-- START OF TEXT BLOCK --

Is Q making a taxable supply of accommodation provided in commercial residential premises, where an Owner has appointed Q as the manager (that is, as the Owner's agent)?
Is Q making a taxable supply of accommodation provided in residential premises, where an Owner has appointed Q as a manager (that is, as the Owner's agent)?
What is the GST status of supplies made by Q as the manager to the Owners?
Answers
The supplies made to Q by R are reservation (booking) and promotional services which will be taxable where R satisfies all the requirements of section 9-5 of the A New Tax System (Goods and Service Tax) Act 1999 (GST Act).
No, Q is not making a taxable supply of the accommodation provided in commercial residential premises, where an Owner appoints Q as the manager (that is, Owner's agent).
No, Q is not making a taxable supply of the accommodation provided in the residential premises, where an Owner appoints Mantra as the manager (that is, Owner's agent).
The supplies made by Q as the manager to the Owners are letting/management (agency) services, which are taxable supplies.
Relevant facts and circumstances
Q is an accommodation provider over a network. Q is registered for GST.
Q's properties range from self-contained apartments to luxurious resorts and retreats, and are located in Australia and another overseas country. Q has many rooms under management.
Residential property owners ('Owners') are invited to make their properties available to Q for letting to guests.
Q will act as the letting agent/manager for an Owner.
Q is officially appointed onsite letting agents, providing 24 hour onsite management, reception services, direct reservations, tour desk facilities, in-room maintenance, and security.
Subject properties include accommodation in hotels, serviced apartments and resorts ('properties'). Properties under management may include residential premises, commercial residential premises and premises similar to commercial residential premises.
Reservations are made through a reservation company, 'R'.
The salient features of the arrangements are:
Q is appointed as agent for the Owners under agreements.
Q agrees to attend to certain duties, including (but not limited to) providing letting services, other services, maintaining the property, maximising income, cleaning, dealing with bookings, supervise the standard of tenants of all lettings and ensure no nuisance is created; maintain and staff a reception area in the management office during such hours as are reasonably necessary to properly provide the letting business.
Q disburses rental income less costs and commissions to the Owners. Rental income collected is held in trust for the Owners, and net amounts are paid regularly.
Q enters into agreements with R, whereby R is able to deal with bookings in respect of the properties.
R retains a portion of the accommodation rate of the bookings.
Q (as agents of the Owners) then receives the balance funds (net of the R's fee) and deducts their commission/fee prior to providing the balance to the Owners.
Q (as the letting agent/manager) has the exclusive right to conduct the letting business, that is, the business of letting apartments as agent for the Owners of the apartments who choose to use Q's services.
The Body Corporate shall ensure that the common property is cleaned and maintained to a certain standard and co-operate with the Q in relation to the letting business in the building.
Sample copies of the agreements are provided.
Relationship between an Owner and Q (as letting agent/manager)
The Owners appoint Q (as letting agent/manager) under the agreements to manage, let and maintain the properties. The Owners shall make their lot (properties) and its contents available, and Q will perform the letting/leasing services, other property management services and collection of income of the properties.

-- END OF TEXT BLOCK --
-- START OF DATA SHOWN --

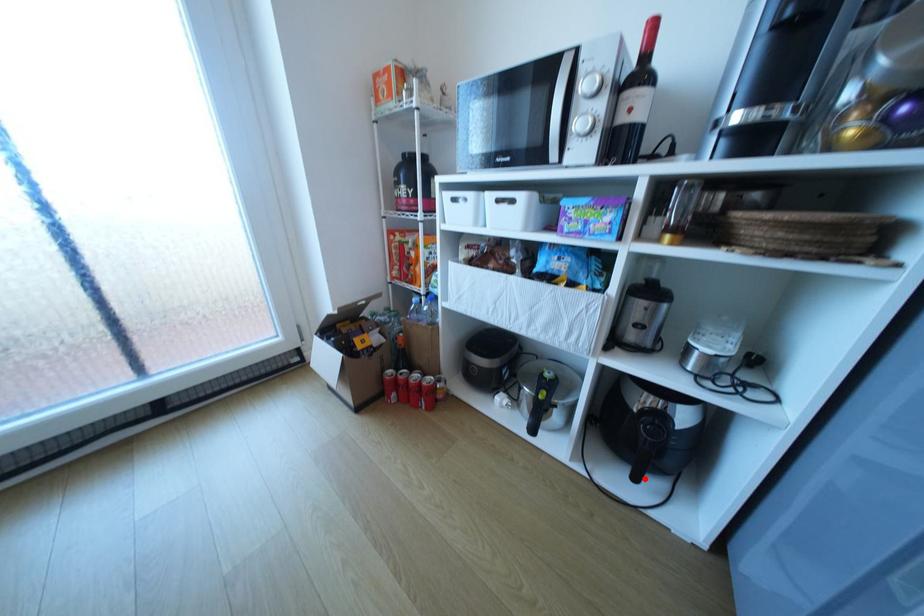
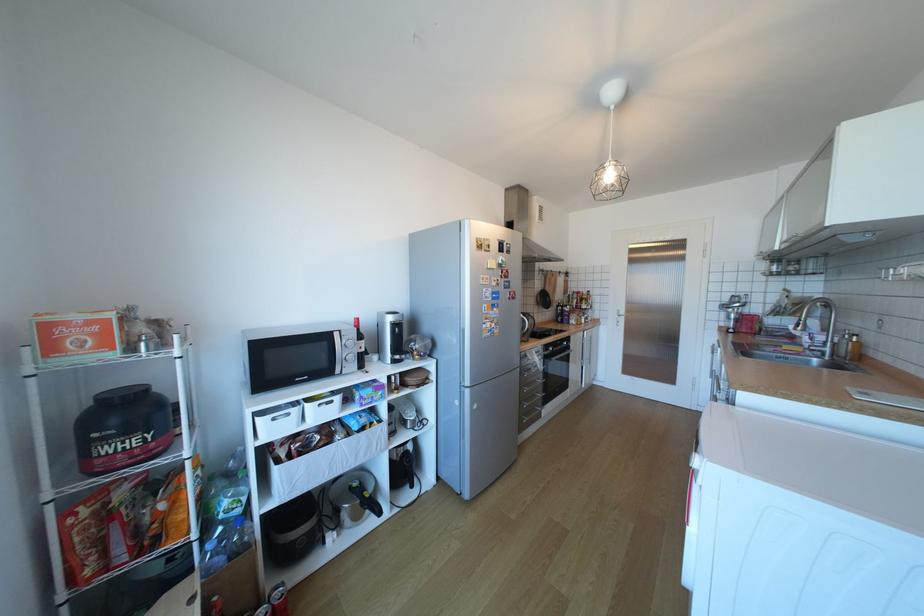
Find the pixel in the second image that matches the highlighted location in the first image.

(420, 485)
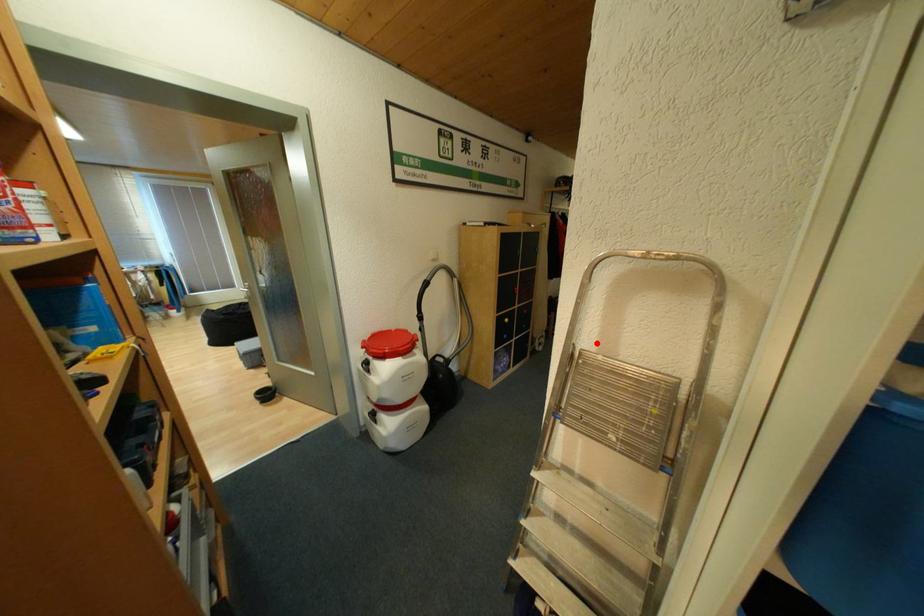
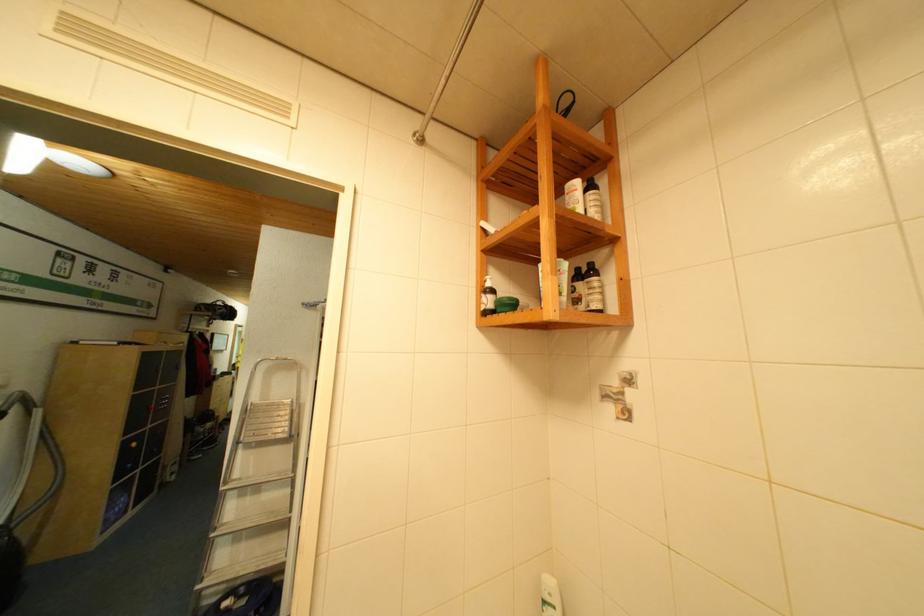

-- END OF DATA SHOWN --

◆ TASK STATEMENT ◆
In the GST ruling text, recast the paragraph that begins "Q agrees to attend to certain duties" as a short bulleted list of the duties it names.

◆ CORRECT ANSWER ◆
Q's duties include, but are not limited to:
- Providing letting services and other services
- Maintaining the property
- Maximizing income
- Cleaning
- Dealing with bookings
- Supervising the standard of tenants in all lettings
- Ensuring no nuisance is created
- Maintaining and staffing a reception area in the management office for the hours reasonably needed to run the letting business